Notre politique carcérale a connu une évolution en accordéon. Faut-il, par exemple, rassembler les djihadistes ou les disperser ? C'est l'un des sujets sur lesquels ma société travaille, avec le ministère de la justice. Nous plaidons pour le pragmatisme. Établir un score de radicalité ne suffit pas ; il faut aussi établir un score d'influençabilité, si je puis dire : un djihadiste modéré mais dissimulateur et prompt à manipuler ses codétenus doit être isolé ; un djihadiste passionné mais peu convaincant, pas forcément.

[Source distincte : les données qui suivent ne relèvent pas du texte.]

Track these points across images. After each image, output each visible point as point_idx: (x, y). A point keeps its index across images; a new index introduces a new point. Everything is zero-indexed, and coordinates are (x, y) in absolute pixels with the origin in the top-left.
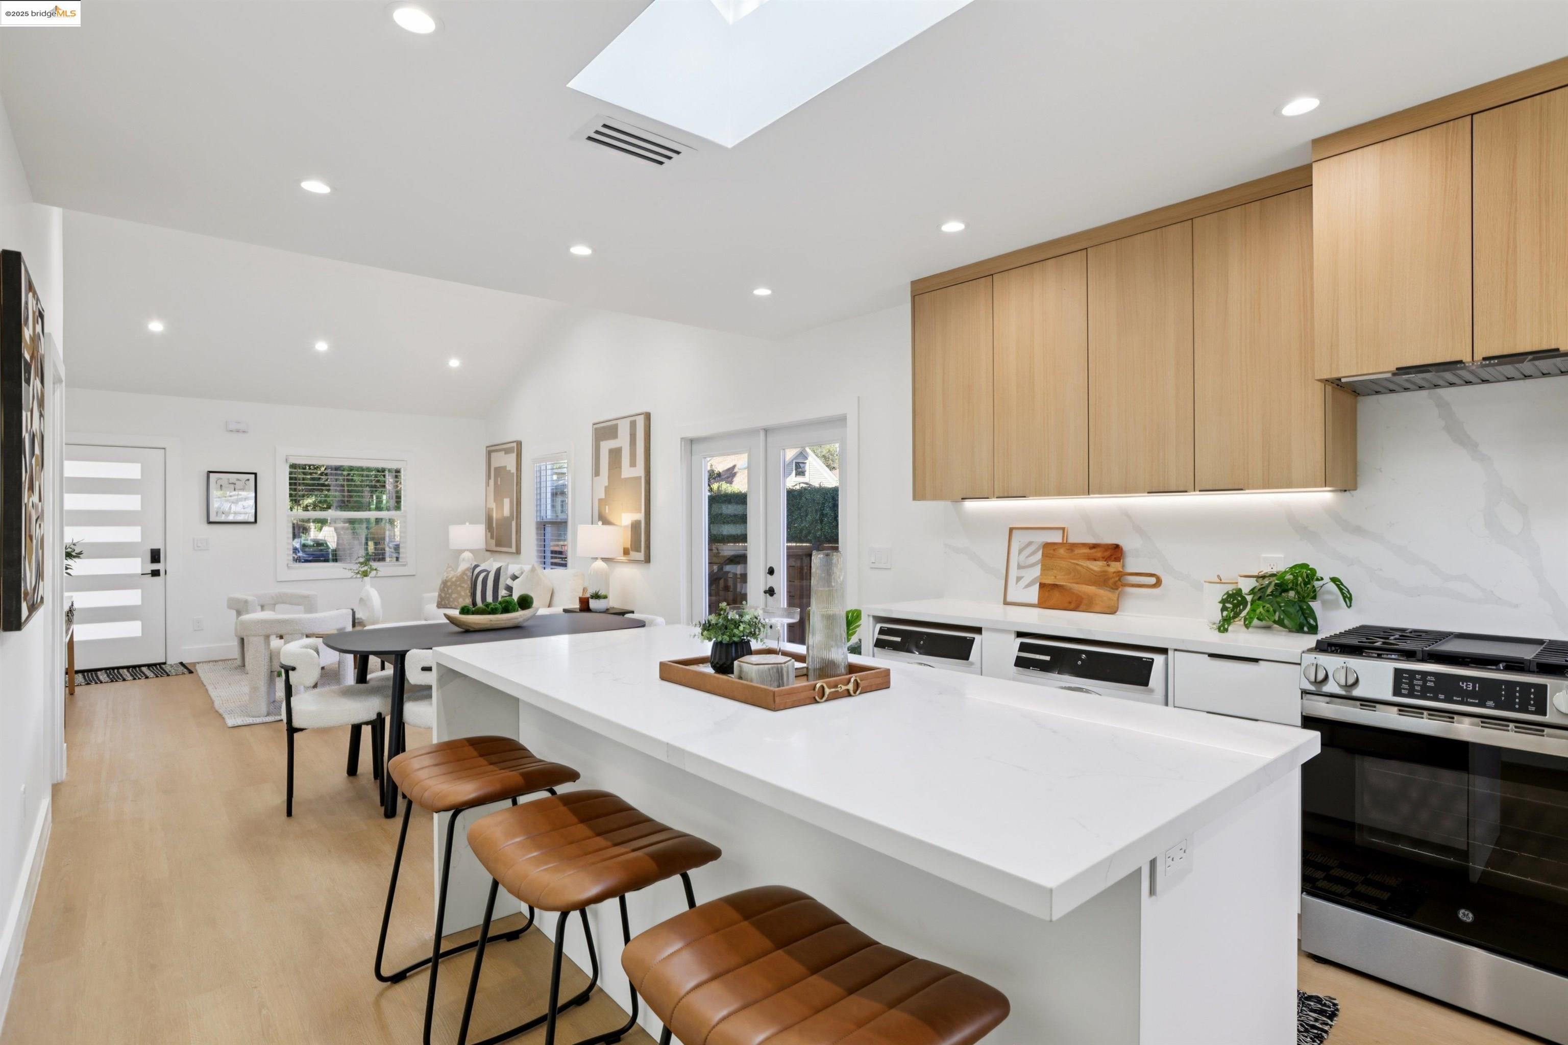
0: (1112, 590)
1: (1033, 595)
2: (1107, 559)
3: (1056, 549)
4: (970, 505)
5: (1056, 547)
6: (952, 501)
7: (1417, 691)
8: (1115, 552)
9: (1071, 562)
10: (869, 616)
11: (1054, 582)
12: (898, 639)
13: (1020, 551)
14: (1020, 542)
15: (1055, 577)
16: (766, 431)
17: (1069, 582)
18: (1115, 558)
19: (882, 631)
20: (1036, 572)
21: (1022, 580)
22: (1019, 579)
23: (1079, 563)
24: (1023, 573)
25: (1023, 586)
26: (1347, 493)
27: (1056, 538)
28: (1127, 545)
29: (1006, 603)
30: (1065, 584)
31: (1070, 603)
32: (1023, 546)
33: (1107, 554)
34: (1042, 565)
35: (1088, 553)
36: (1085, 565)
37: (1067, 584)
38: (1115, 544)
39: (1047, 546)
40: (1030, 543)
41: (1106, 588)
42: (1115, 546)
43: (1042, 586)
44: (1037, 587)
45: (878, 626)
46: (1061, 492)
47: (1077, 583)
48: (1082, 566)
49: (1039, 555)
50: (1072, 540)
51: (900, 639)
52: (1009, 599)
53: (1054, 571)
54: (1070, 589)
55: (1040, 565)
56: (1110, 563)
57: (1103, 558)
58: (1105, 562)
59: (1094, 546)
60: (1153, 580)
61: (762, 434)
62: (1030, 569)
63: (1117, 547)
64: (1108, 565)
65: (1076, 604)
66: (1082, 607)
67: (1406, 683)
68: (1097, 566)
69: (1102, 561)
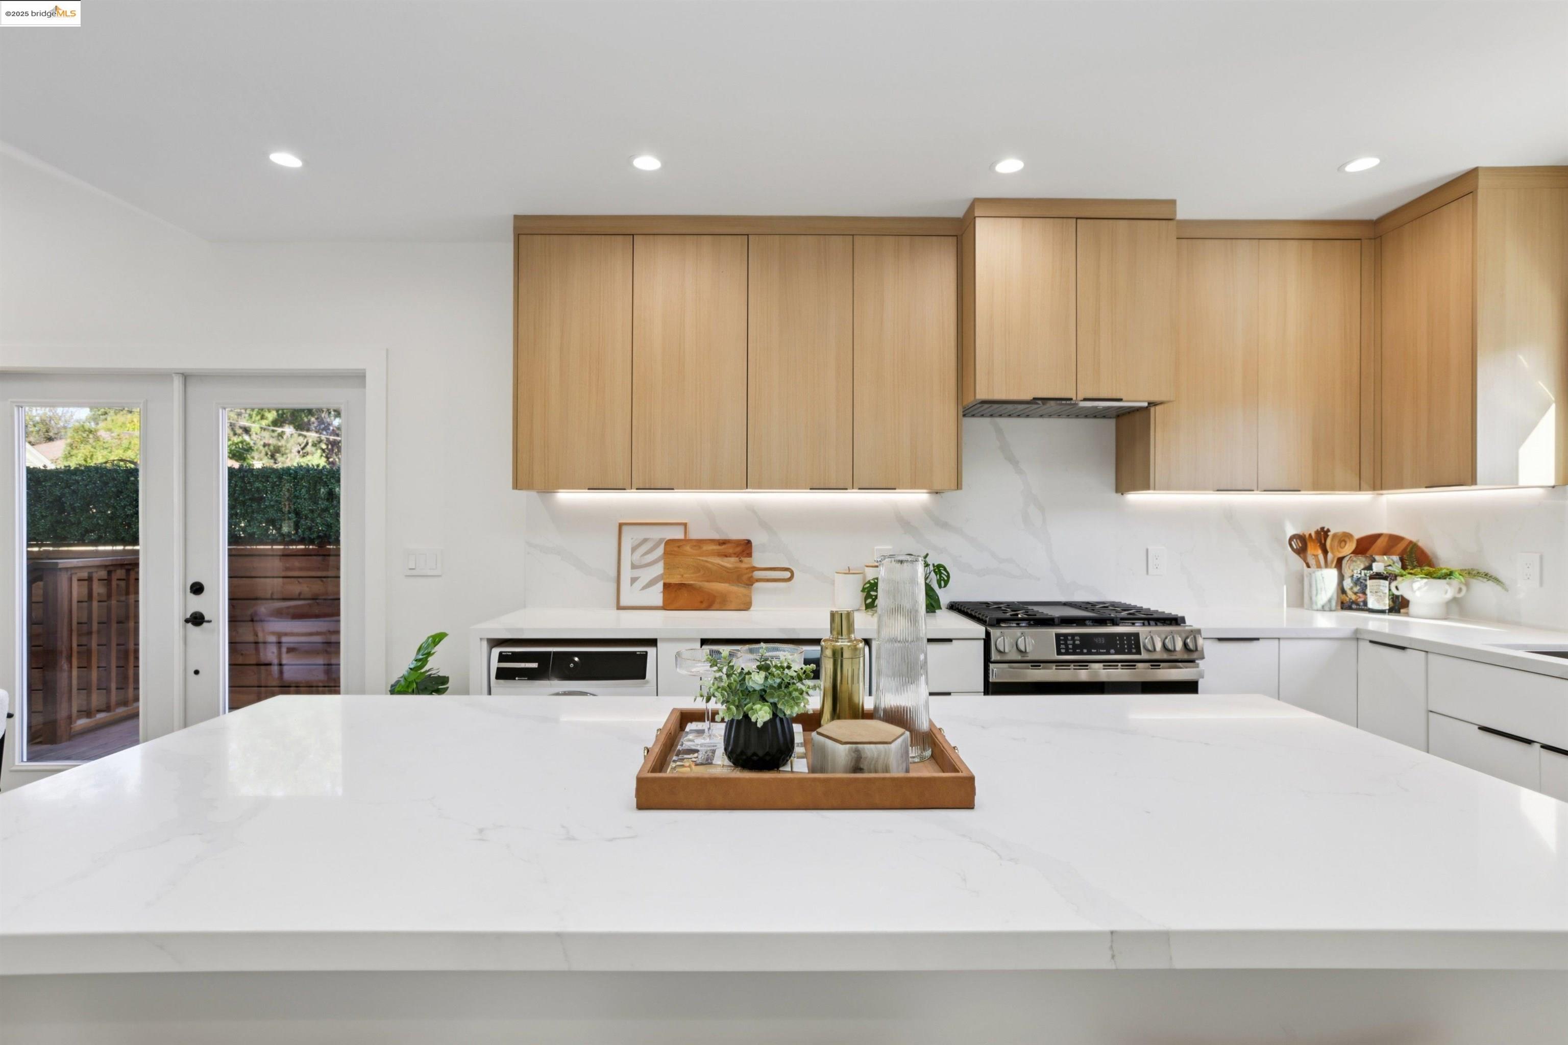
0: (747, 586)
1: (656, 595)
2: (738, 555)
3: (681, 546)
4: (565, 497)
5: (681, 544)
6: (538, 492)
7: (1070, 649)
8: (745, 548)
9: (699, 559)
10: (481, 639)
11: (681, 581)
12: (535, 665)
13: (634, 550)
14: (632, 539)
15: (682, 576)
16: (185, 379)
17: (698, 581)
18: (747, 554)
19: (502, 658)
20: (658, 569)
21: (638, 581)
22: (634, 580)
23: (709, 560)
24: (637, 573)
25: (641, 587)
26: (938, 495)
27: (678, 534)
28: (758, 539)
29: (619, 608)
30: (692, 582)
31: (701, 602)
32: (637, 542)
33: (739, 549)
34: (665, 564)
35: (718, 550)
36: (715, 561)
37: (697, 583)
38: (747, 540)
39: (669, 542)
40: (645, 540)
41: (740, 584)
42: (747, 541)
43: (666, 586)
44: (660, 586)
45: (496, 652)
46: (715, 484)
47: (708, 581)
48: (712, 563)
49: (660, 551)
50: (694, 535)
51: (537, 664)
52: (623, 603)
53: (680, 569)
54: (700, 587)
55: (662, 561)
56: (742, 559)
57: (735, 554)
58: (737, 559)
59: (723, 542)
60: (787, 575)
61: (177, 383)
62: (646, 569)
63: (749, 542)
64: (740, 561)
65: (708, 602)
66: (716, 606)
67: (1063, 644)
68: (729, 563)
69: (734, 557)
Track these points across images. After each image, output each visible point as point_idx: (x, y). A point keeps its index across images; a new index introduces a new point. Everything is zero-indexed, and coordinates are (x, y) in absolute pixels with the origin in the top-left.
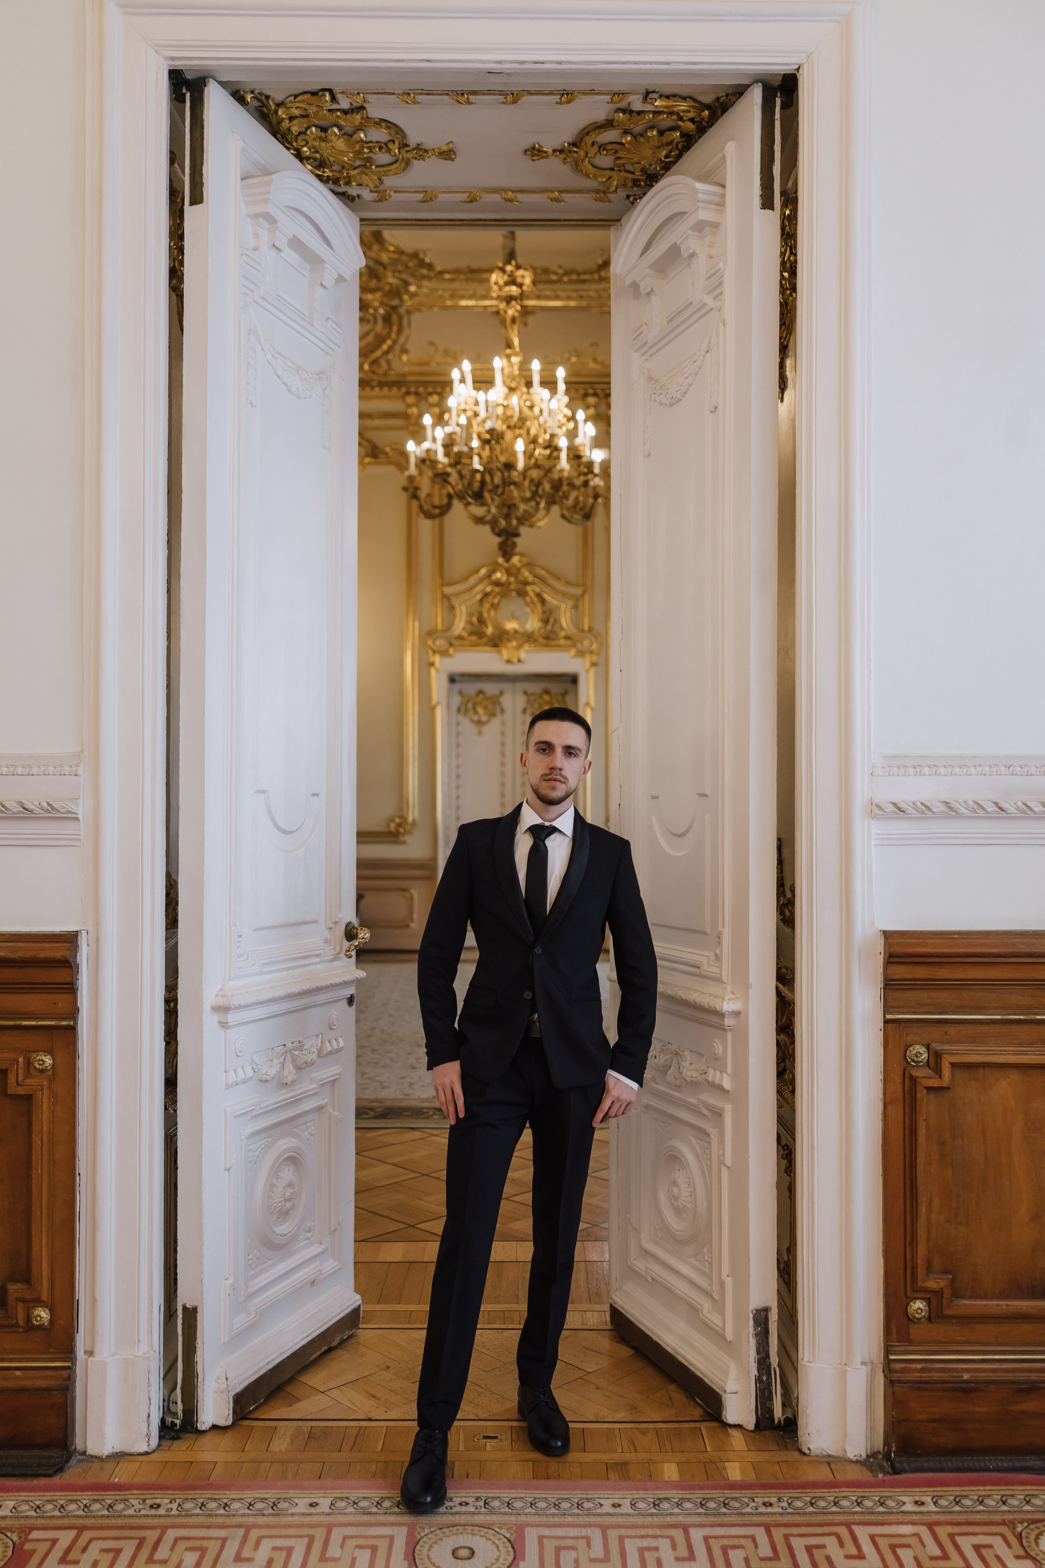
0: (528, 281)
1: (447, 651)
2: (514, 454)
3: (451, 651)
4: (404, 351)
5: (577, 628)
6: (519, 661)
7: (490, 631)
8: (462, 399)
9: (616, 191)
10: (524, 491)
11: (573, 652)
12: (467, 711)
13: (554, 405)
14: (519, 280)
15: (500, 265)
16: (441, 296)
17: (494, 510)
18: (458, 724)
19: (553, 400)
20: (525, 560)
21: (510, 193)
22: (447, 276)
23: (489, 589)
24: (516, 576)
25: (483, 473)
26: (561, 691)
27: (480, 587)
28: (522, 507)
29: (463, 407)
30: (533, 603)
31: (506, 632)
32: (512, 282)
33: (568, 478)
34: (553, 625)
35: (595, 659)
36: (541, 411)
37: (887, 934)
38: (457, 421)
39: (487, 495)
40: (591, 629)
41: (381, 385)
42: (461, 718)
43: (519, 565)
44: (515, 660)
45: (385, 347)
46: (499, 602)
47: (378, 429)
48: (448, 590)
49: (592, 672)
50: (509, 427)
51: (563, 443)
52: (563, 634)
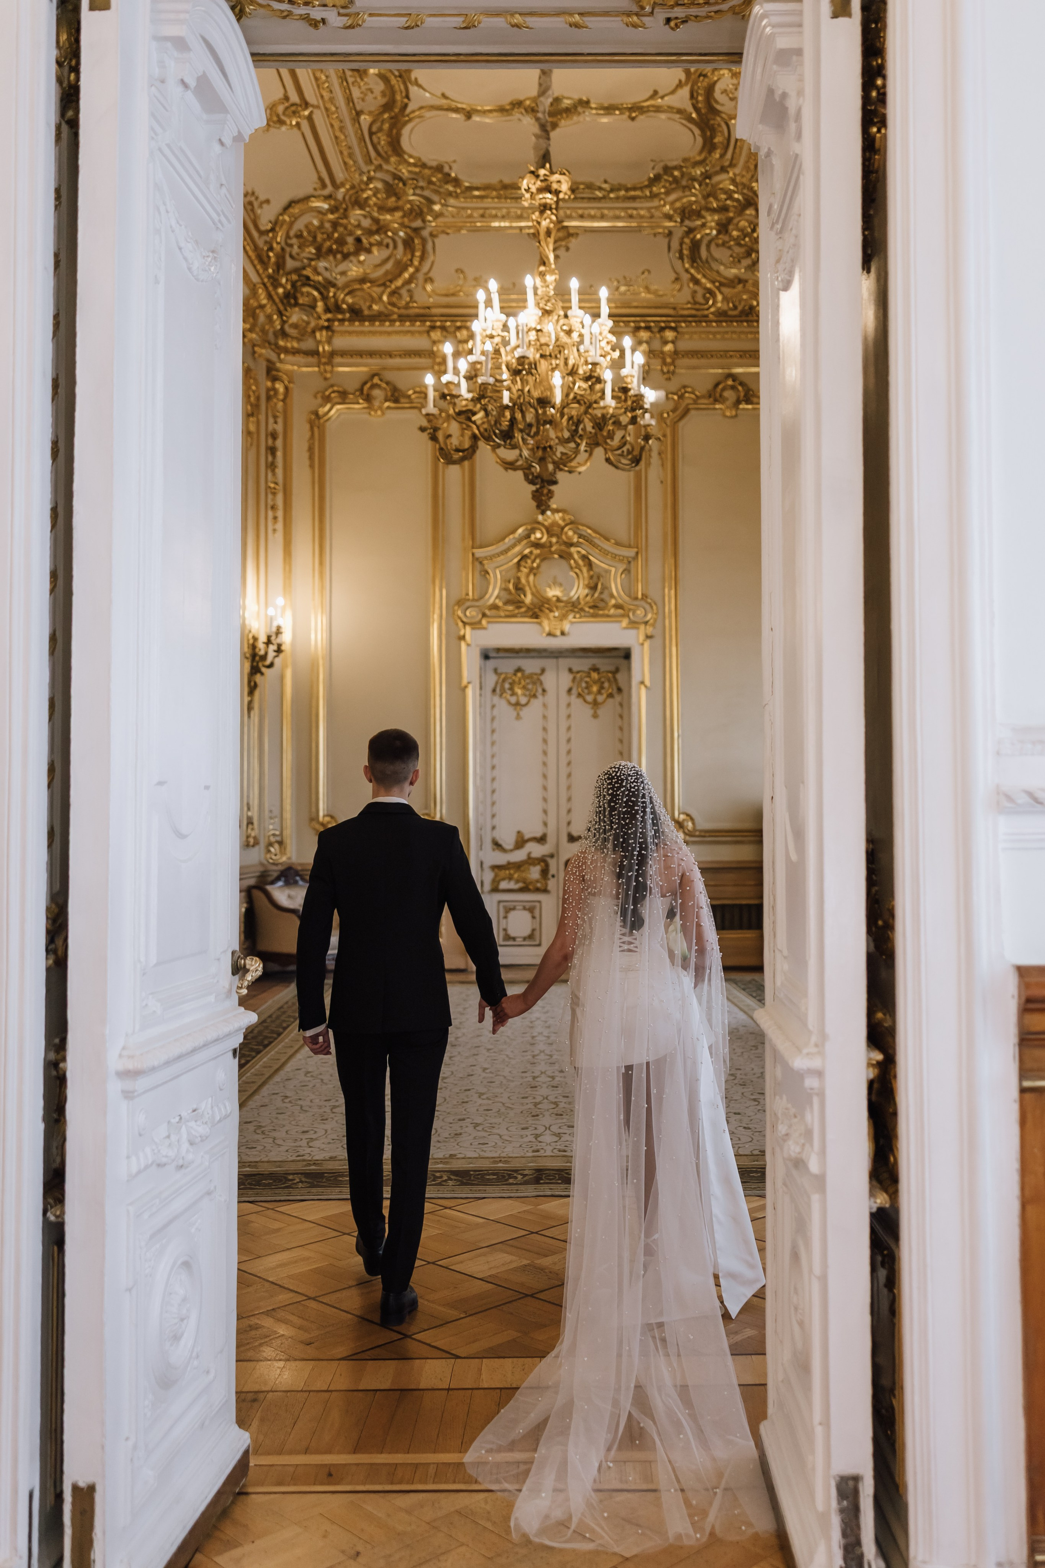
0: (565, 187)
1: (480, 622)
2: (551, 388)
3: (484, 622)
4: (429, 280)
5: (630, 596)
6: (563, 633)
7: (528, 599)
8: (489, 324)
9: (652, 13)
10: (562, 430)
11: (625, 622)
12: (503, 691)
13: (596, 328)
14: (555, 186)
15: (532, 169)
16: (470, 216)
17: (526, 453)
18: (493, 706)
19: (595, 324)
20: (567, 517)
21: (517, 16)
22: (476, 193)
23: (527, 551)
24: (558, 537)
25: (512, 409)
26: (612, 668)
27: (517, 549)
28: (560, 449)
29: (488, 332)
30: (578, 566)
31: (548, 601)
32: (548, 189)
33: (613, 416)
34: (601, 593)
35: (650, 630)
36: (581, 336)
37: (1022, 971)
38: (481, 347)
39: (518, 436)
40: (645, 596)
41: (402, 318)
42: (496, 699)
43: (562, 523)
44: (558, 633)
45: (406, 275)
46: (538, 566)
47: (399, 369)
48: (480, 553)
49: (647, 645)
50: (542, 356)
51: (608, 375)
52: (613, 602)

Autre sujet d'inquiétude : les migrants, c'est-à-dire les djihadistes qui migrent du terrain syro-irakien vers d'autres théâtres d'opérations. Parmi ces théâtres, il faut parler du Sinaï, ainsi que de l'Afghanistan, où se trouve une filiale de l'État islamique de taille réduite mais qui prend le contrepied de la stratégie des talibans : tandis que ceux-ci y se trouvent sur une ligne orthodoxe traditionnelle, le djihad de papa si j'ose dire, l'État islamique recrute, un peu comme en Europe, les jeunes éduqués, périurbains, souvent déplacés, qui n'ont guère connu que la présence internationale, dont les familles avaient parfois espéré du bien de l'intervention américaine, mais qu'eux ont appris à détester. Autres terrains de migration possibles : le Myanmar et le Bangladesh, où la crise des Rohingyas est instrumentalisée.
Le djihadisme non sunnite n'est pas à exclure de nos préoccupations. On a déjà connu un terrorisme sponsorisé par l'Iran, en France dans les années 1980. C'est une hypothèse à ne pas négliger, qui dépendra notamment de nos choix diplomatiques au Moyen-Orient. Les États-Unis ou Israël sont a priori plus concernés car ils appréhendent l'influence régionale de l'Iran davantage que nous dans le cadre d'une confrontation.
Enfin, il faudra garder à l'esprit la menace terroriste non islamiste. On pourrait imaginer en particulier un terrorisme de réaction, tel celui déclenché durant les « années de plomb », dans la décennie 1970 au sein de l'extrême-droite italienne et allemande par le terrorisme de l'extrême-gauche. Au Québec, à Londres, des mosquées ont été attaquées, prétendument en réponse au terrorisme djihadiste. Ce terrorisme peut venir de l'extrême-droite, par ressentiment antimusulman, comme de l'extrême-gauche, dont plusieurs dizaines de militants, notamment issus de la mouvance anarcho-autonome, se sont rendus en Syrie pour combattre l'État islamique, et sont donc formés au maniement des armes. Certains se retrouvent à Notre-Dame-des-Landes.